Observation space type: <class 'gym.spaces.box.Box'>
Observation space size: (2,) * float32
Observation space max values: [0.6  0.07]
Observation space min values: [-1.2  -0.07]


---

Action space type: Box([-1.], [1.], (1,), float32)


---

Reward range: (-inf, inf)


### Observation Space - _Box(2)_

| Index | Observation Type | Min Value | Max Value |
|:-----:|------------------|:---------:|:---------:|
|   0   | Car Position     |   -1.2    |    0.6    |
|   1   | Car Velocity     |   -0.07   |   0.07    |

### Action Space - _Box(1)_

| Action | Action Type           | Min Value | Max Value |
|:------:|-----------------------|:---------:|:---------:|
|   0    | The Power Coefficient |   -1.0    |    1.0    |

_**Note**: Actual driving force is calculated by multiplying the power coefficient by power (0.0015)._

### Reward
Reward of 100 is awarded if the agent reached the flag (position = 0.45) on top of the mountain.
Reward is decreased based on amount of energy consumed per each step.

### Starting State
The position of the car is assigned a uniform random value in [-0.6, -0.4].
The starting velocity of the car is always assigned to 0.

### Termination Conditions
1) The Car position is more than 0.45
2) Episode length is greater than 200

### Solved Requirements
Considered solved reward is over 90.

In [4]:
from agents import RandomAgent

agent = RandomAgent(env)

In [5]:
for i in range(5):
    clear_output(wait=True)
    reward = engine.run(env, agent)
    print("Iteration", i, "->", "Reward", reward)

Iteration 4 -> Reward -34.19517459694104

» **MATERIAL PROVIDED**
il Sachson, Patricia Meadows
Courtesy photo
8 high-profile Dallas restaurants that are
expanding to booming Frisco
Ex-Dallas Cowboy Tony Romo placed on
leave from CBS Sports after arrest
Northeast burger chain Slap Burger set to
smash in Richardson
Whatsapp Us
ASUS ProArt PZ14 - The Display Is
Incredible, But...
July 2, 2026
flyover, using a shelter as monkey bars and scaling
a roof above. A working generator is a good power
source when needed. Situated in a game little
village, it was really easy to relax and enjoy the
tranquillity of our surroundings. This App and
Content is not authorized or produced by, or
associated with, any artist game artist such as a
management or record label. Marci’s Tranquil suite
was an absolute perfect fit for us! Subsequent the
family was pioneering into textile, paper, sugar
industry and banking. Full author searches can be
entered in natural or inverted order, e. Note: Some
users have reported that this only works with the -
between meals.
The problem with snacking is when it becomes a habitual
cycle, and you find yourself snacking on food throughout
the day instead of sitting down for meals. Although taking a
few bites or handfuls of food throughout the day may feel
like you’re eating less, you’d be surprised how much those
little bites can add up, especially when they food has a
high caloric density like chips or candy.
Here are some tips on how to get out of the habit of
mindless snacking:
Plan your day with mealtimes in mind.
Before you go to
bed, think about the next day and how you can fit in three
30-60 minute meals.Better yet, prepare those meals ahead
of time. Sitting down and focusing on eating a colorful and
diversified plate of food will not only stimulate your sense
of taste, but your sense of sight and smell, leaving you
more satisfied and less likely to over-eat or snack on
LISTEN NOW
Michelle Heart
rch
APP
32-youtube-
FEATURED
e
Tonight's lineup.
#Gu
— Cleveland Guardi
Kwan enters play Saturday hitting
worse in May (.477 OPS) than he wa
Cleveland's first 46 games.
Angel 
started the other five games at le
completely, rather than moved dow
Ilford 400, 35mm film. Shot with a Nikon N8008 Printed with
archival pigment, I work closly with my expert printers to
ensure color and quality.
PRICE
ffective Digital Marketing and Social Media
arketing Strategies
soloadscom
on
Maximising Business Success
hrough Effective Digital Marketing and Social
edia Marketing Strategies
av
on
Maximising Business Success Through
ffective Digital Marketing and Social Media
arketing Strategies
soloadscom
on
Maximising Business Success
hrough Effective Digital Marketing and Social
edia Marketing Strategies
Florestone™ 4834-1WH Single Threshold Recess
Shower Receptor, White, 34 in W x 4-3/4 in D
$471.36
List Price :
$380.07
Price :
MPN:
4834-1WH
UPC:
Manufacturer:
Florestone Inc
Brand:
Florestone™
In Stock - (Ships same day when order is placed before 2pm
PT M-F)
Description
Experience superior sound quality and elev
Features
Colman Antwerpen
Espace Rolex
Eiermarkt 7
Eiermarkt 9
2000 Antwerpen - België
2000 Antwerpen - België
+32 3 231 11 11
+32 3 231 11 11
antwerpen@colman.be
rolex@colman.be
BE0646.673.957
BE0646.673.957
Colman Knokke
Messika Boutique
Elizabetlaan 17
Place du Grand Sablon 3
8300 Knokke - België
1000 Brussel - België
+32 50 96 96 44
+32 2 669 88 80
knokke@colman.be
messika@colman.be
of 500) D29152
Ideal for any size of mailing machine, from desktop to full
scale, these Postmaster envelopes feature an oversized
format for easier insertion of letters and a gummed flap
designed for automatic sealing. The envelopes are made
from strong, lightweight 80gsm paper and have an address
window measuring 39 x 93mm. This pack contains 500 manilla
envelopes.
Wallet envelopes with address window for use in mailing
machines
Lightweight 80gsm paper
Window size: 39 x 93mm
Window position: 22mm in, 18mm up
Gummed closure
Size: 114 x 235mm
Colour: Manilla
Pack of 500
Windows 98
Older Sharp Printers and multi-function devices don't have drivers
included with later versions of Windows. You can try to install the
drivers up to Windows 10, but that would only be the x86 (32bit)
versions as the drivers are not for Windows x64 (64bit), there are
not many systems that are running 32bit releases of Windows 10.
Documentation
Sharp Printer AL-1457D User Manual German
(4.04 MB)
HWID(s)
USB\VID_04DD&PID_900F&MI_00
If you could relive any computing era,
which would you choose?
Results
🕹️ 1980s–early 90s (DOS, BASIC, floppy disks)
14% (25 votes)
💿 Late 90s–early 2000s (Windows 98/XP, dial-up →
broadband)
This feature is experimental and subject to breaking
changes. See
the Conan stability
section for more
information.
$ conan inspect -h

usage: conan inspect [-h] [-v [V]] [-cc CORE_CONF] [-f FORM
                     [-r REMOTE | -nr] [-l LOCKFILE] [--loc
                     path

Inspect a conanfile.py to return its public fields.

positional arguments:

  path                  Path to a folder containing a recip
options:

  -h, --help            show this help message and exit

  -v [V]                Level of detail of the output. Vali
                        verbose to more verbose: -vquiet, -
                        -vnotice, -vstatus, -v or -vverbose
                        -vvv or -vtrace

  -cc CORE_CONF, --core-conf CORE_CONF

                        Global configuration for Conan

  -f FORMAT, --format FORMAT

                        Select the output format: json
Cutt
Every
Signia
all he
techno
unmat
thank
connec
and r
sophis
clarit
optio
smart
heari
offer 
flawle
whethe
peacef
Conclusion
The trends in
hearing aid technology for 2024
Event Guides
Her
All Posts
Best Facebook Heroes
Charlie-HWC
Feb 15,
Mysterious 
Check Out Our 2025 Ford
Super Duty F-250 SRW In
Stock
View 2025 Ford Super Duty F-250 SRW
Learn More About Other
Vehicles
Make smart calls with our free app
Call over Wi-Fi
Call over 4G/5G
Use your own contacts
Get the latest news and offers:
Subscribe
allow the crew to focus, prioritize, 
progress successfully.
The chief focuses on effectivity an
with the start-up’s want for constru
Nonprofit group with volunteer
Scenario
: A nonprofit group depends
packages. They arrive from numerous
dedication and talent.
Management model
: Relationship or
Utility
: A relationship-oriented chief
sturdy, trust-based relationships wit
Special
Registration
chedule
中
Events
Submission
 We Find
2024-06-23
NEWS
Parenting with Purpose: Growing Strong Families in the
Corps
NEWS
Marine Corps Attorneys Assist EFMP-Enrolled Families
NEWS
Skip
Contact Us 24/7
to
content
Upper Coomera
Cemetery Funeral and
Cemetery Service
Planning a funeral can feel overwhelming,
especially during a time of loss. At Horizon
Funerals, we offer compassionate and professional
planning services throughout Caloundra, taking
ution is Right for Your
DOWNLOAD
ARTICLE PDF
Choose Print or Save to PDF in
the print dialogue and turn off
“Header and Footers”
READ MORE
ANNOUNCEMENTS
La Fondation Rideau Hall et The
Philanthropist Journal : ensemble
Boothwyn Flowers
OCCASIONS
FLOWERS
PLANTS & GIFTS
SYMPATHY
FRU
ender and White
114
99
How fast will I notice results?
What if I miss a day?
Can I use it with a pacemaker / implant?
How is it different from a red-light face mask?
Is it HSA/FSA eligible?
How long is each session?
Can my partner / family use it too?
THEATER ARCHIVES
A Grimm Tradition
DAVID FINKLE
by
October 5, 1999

» **TRY IT**
Please list every section heading in the environment description that begins with ###.

» **EXPECTED ANSWER**
- Observation Space - Box(2)
- Action Space - Box(1)
- Reward
- Starting State
- Termination Conditions
- Solved Requirements